The answer must consist of every line in the records below that contains the string "Nähmaschinen".
Top of Data records
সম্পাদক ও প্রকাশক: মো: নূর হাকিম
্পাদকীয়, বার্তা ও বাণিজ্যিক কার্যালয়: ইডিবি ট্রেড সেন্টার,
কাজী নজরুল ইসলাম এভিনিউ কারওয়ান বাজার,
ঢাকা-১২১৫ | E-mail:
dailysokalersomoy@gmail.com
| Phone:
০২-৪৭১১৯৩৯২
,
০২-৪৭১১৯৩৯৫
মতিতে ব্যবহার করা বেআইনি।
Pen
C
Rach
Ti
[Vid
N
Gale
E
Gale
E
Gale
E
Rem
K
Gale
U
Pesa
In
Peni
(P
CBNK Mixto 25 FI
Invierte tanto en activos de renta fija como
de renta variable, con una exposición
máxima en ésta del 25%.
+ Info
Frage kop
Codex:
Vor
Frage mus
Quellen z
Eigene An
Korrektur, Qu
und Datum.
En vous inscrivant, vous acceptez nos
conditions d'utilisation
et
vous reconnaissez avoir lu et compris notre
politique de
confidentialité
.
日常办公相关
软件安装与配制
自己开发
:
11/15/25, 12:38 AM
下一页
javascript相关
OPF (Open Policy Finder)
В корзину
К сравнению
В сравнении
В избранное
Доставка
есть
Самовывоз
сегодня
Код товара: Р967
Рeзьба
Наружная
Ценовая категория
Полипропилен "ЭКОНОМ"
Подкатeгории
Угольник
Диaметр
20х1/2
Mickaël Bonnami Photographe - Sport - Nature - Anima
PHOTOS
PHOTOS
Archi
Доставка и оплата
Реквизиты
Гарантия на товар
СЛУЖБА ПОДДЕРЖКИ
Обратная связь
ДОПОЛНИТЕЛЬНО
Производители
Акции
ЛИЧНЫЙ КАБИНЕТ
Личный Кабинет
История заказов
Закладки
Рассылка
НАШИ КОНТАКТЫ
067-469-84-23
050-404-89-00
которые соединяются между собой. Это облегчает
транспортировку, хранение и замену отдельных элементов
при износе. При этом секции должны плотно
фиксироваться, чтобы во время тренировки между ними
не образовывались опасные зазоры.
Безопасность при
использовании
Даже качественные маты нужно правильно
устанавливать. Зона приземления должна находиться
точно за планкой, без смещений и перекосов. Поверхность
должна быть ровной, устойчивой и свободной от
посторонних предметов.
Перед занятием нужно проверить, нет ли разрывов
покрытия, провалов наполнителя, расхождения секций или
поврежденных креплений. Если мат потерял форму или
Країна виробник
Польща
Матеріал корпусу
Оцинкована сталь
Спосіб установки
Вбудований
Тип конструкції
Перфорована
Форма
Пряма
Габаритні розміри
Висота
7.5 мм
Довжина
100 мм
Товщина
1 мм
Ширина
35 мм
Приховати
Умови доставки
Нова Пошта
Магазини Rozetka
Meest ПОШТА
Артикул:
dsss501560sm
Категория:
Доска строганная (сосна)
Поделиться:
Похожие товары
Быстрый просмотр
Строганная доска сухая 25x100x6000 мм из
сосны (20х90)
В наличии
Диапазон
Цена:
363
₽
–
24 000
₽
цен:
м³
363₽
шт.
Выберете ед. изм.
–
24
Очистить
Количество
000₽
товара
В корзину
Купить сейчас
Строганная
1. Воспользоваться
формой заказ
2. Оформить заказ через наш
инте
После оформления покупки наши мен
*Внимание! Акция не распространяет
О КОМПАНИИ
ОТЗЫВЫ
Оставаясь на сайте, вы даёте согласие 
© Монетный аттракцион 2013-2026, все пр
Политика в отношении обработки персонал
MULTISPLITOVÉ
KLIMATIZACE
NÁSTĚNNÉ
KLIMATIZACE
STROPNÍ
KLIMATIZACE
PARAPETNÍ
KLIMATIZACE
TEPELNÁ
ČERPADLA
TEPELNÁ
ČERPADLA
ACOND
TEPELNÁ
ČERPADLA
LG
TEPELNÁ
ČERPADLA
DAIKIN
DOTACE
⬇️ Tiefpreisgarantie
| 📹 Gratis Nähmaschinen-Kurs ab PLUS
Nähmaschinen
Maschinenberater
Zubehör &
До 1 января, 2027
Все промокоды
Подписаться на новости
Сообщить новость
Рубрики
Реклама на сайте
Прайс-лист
Bottom of Data records
Response box:
| 📹 Gratis Nähmaschinen-Kurs ab PLUS
Nähmaschinen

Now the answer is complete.